Data items:
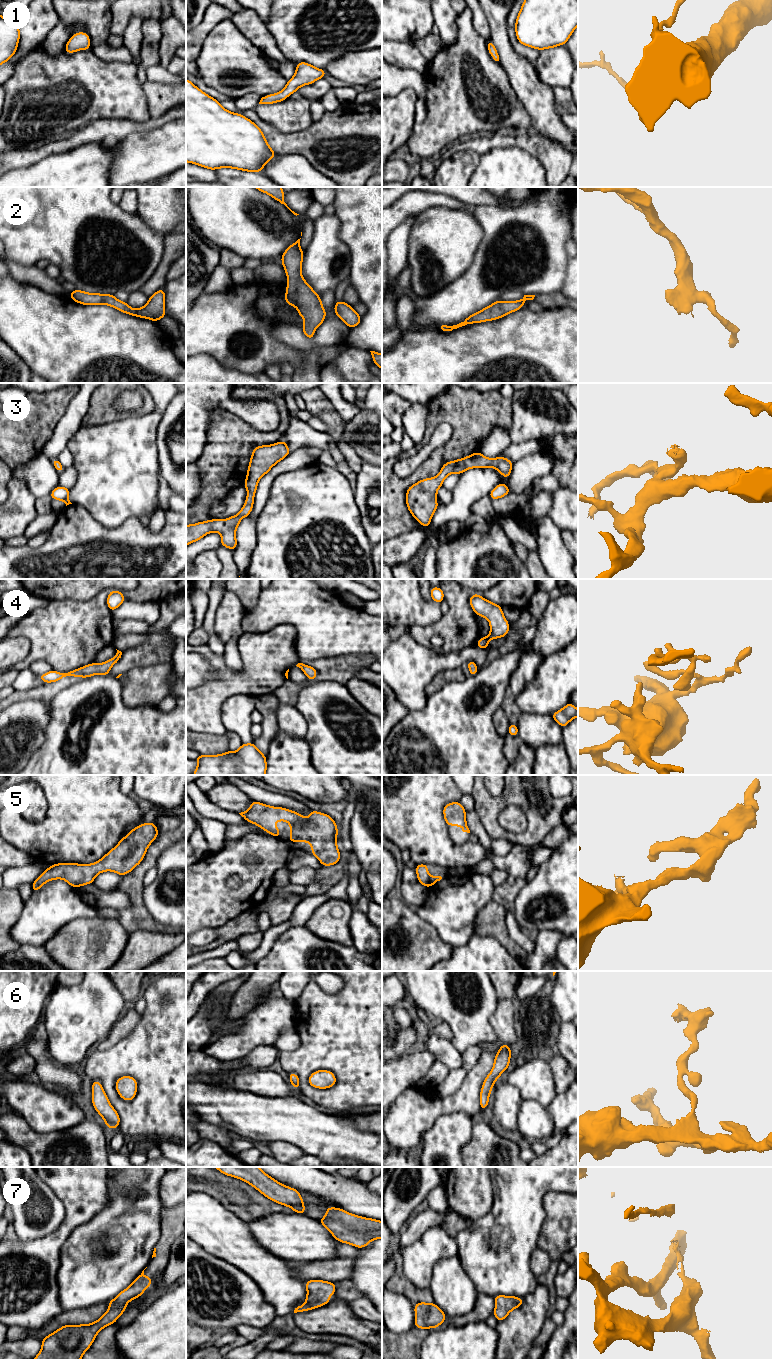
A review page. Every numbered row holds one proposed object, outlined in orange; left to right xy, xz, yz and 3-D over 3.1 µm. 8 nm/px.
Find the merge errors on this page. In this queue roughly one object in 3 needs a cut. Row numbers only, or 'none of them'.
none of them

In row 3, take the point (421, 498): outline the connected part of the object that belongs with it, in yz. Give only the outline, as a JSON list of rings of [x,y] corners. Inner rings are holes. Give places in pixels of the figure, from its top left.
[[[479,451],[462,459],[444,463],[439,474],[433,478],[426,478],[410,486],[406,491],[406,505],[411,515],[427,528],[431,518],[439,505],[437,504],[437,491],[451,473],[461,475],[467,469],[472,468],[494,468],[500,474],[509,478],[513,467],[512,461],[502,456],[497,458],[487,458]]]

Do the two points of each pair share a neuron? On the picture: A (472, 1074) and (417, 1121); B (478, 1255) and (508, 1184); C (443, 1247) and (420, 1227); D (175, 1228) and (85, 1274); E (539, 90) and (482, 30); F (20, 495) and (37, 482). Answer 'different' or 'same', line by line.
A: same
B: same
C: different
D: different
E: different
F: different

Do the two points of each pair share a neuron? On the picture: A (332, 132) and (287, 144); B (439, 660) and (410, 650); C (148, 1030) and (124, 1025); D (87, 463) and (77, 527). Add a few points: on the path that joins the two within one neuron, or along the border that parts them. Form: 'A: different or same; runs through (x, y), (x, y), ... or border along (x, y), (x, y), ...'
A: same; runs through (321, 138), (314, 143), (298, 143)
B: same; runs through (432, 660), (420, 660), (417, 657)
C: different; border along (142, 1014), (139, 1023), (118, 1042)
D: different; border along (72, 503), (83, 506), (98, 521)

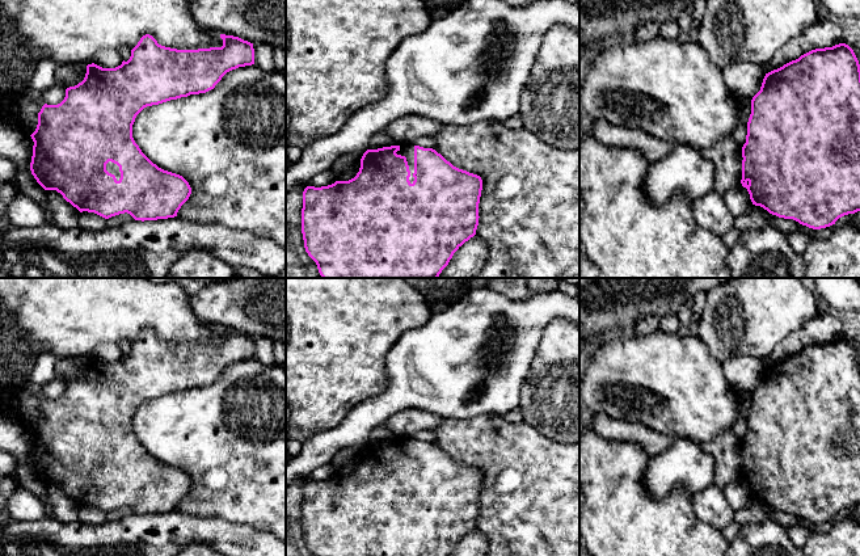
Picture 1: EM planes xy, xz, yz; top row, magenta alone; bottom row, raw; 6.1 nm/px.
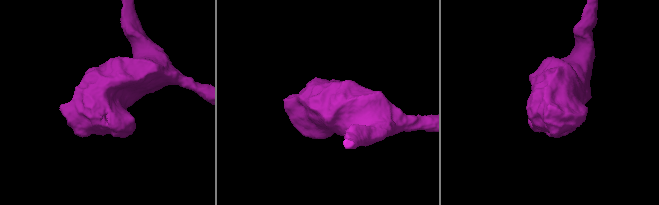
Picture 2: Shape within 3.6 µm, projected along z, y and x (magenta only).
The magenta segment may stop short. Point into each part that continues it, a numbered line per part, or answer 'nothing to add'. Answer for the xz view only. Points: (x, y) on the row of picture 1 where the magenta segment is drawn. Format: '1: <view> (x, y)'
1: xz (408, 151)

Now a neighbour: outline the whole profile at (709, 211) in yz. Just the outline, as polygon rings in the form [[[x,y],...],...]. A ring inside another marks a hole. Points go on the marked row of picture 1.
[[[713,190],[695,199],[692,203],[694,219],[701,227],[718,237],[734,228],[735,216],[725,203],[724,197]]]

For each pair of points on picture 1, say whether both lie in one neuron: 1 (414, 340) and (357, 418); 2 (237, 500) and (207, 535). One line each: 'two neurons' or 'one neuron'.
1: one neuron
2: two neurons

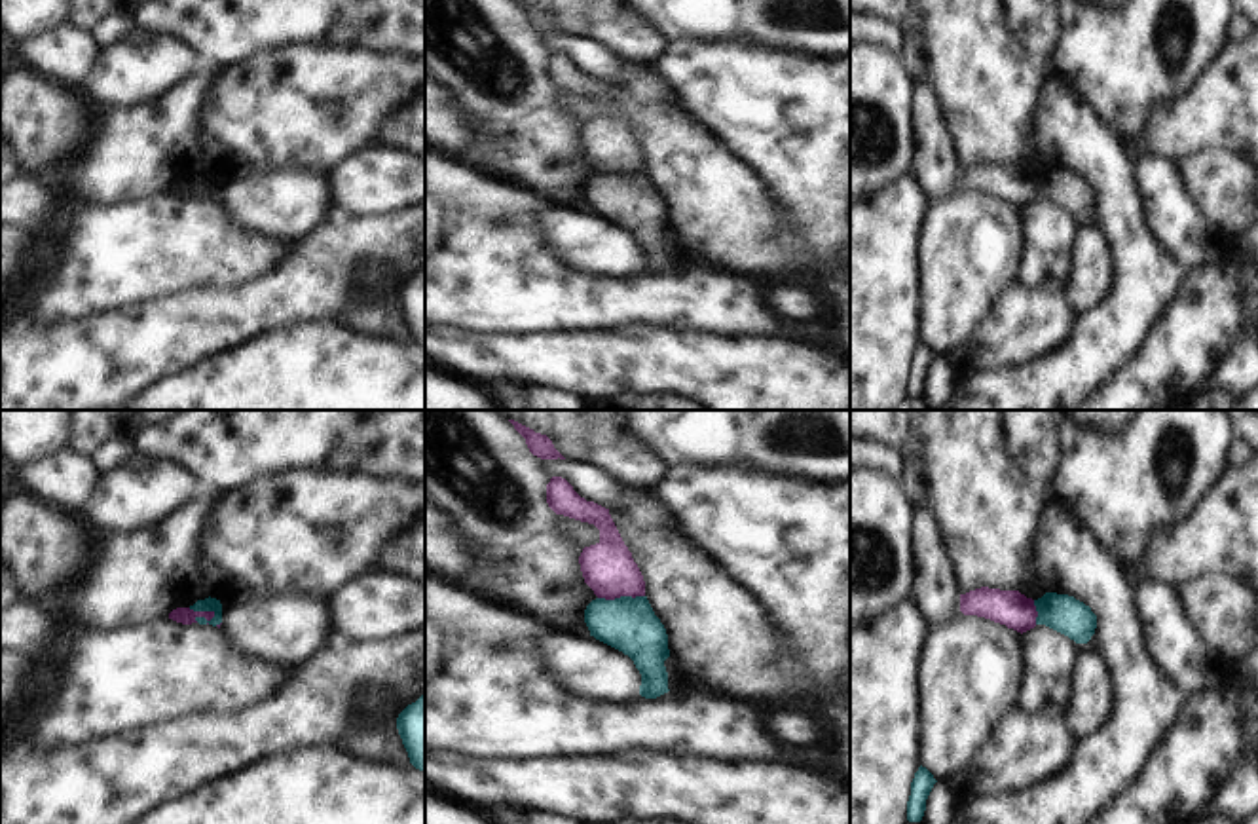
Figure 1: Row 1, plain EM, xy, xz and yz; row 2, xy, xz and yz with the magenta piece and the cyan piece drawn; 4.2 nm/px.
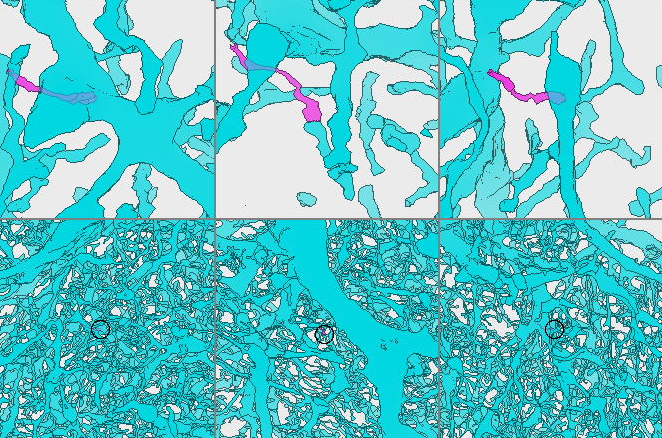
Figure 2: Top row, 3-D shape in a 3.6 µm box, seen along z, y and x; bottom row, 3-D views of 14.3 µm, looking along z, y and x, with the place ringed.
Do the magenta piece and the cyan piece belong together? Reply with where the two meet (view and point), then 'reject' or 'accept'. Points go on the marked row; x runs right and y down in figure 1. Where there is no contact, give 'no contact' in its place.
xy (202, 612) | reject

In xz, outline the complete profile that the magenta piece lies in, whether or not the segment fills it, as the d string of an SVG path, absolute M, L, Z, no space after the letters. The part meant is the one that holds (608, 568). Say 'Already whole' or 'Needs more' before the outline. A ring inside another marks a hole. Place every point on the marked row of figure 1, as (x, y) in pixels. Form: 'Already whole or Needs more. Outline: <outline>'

Assignment:
This exercise requires the lines of the entries containing the string "bottom".

Response below:
Picture 1: EM planes xy, xz, yz; top row, magenta alone; bottom row, raw; 6.1 nm/px.
Figure 2: Top row, 3-D shape in a 3.6 µm box, seen along z, y and x; bottom row, 3-D views of 14.3 µm, looking along z, y and x, with the place ringed.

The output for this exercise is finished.